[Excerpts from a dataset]
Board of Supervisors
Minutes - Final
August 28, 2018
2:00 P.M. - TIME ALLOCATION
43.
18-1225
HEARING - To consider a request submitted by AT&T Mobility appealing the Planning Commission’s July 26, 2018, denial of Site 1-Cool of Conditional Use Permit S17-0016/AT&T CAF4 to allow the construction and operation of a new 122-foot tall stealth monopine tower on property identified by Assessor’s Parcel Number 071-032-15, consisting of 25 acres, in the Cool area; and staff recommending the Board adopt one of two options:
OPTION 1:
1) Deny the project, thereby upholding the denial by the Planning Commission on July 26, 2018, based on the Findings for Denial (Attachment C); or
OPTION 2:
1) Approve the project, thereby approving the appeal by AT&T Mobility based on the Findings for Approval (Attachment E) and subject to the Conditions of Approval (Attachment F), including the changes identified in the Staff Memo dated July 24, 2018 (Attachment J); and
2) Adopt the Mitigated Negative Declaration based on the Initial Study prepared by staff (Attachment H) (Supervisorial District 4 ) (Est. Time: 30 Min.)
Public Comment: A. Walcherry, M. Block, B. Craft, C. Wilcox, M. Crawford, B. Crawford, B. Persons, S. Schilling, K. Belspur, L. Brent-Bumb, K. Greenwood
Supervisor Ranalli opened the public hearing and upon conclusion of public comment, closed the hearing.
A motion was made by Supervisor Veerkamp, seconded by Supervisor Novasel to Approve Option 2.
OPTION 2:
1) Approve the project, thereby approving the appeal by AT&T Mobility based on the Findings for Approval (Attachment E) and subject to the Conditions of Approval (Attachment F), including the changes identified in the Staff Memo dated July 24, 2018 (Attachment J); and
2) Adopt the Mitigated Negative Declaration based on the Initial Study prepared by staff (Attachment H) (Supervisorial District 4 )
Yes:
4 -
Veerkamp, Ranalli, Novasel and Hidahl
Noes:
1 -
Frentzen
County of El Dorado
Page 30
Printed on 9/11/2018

* * *

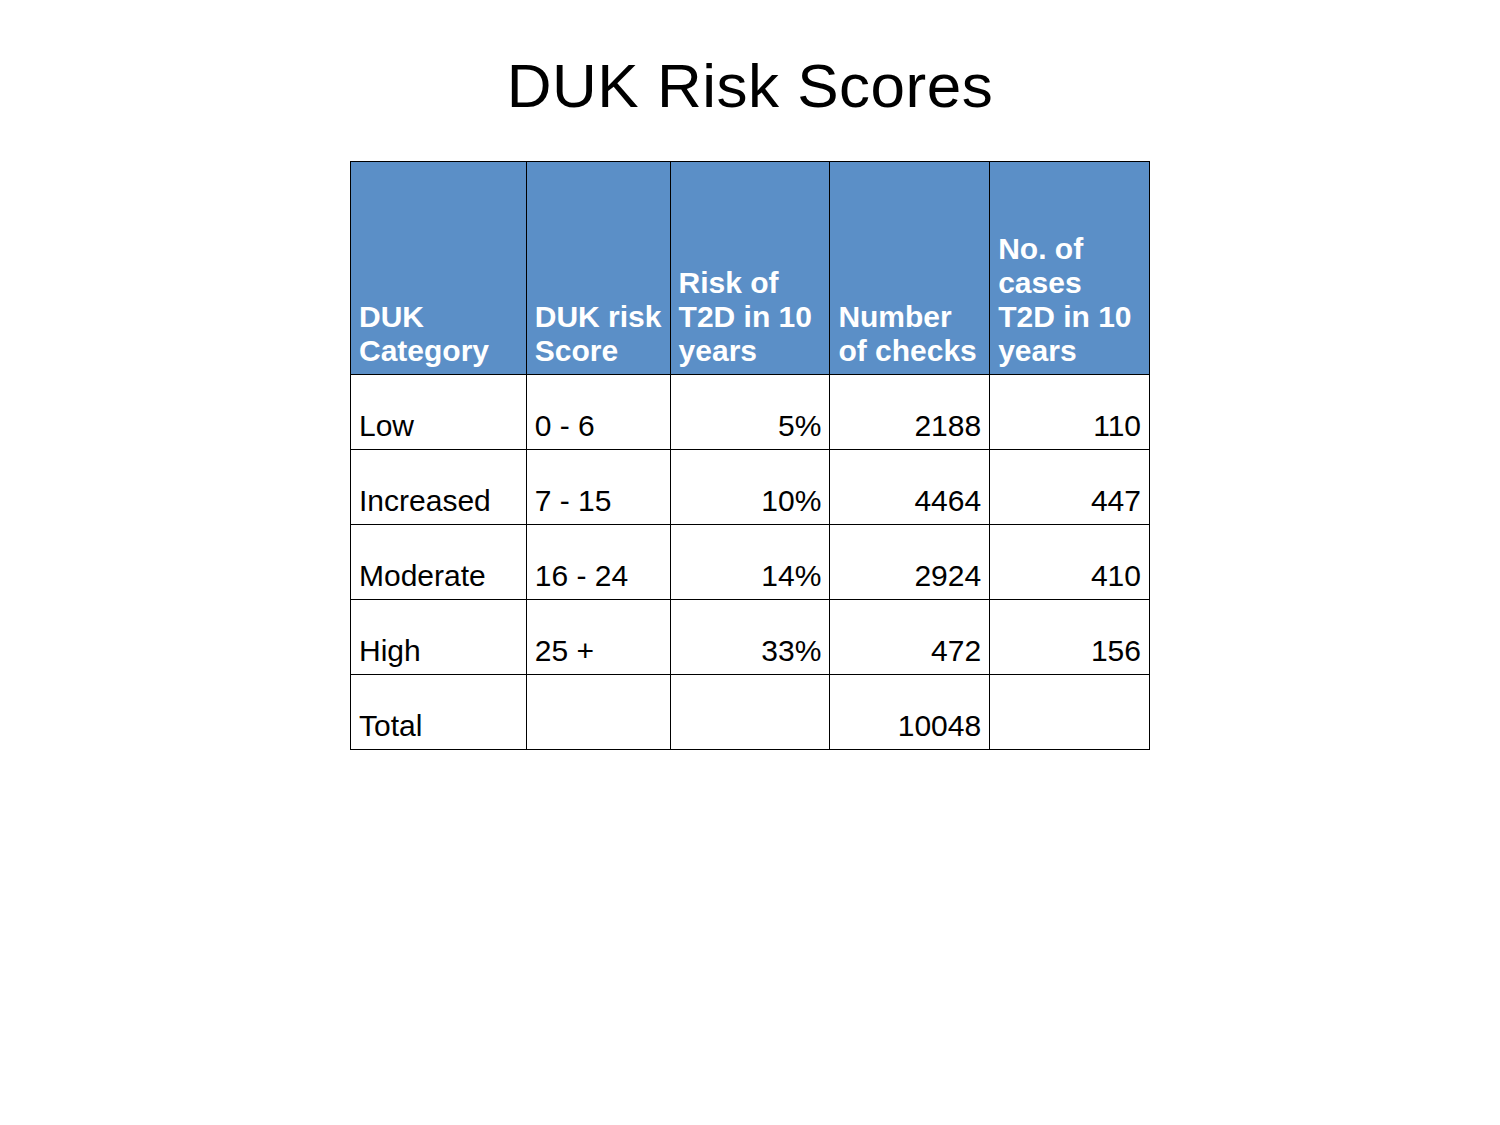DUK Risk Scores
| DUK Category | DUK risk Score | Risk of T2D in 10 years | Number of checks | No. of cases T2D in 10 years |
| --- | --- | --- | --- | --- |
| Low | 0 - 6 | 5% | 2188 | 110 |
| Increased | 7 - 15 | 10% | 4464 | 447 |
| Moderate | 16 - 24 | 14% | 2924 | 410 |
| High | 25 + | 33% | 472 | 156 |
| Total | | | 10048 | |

[EXERCISE PROMPT]
Please filter the entries above down to the lines holding "Attachment" and copy them.

[OUTPUT FOR THIS EXERCISE]
1) Deny the project, thereby upholding the denial by the Planning Commission on July 26, 2018, based on the Findings for Denial (Attachment C); or
1) Approve the project, thereby approving the appeal by AT&T Mobility based on the Findings for Approval (Attachment E) and subject to the Conditions of Approval (Attachment F), including the changes identified in the Staff Memo dated July 24, 2018 (Attachment J); and
2) Adopt the Mitigated Negative Declaration based on the Initial Study prepared by staff (Attachment H) (Supervisorial District 4 ) (Est. Time: 30 Min.)
1) Approve the project, thereby approving the appeal by AT&T Mobility based on the Findings for Approval (Attachment E) and subject to the Conditions of Approval (Attachment F), including the changes identified in the Staff Memo dated July 24, 2018 (Attachment J); and
2) Adopt the Mitigated Negative Declaration based on the Initial Study prepared by staff (Attachment H) (Supervisorial District 4 )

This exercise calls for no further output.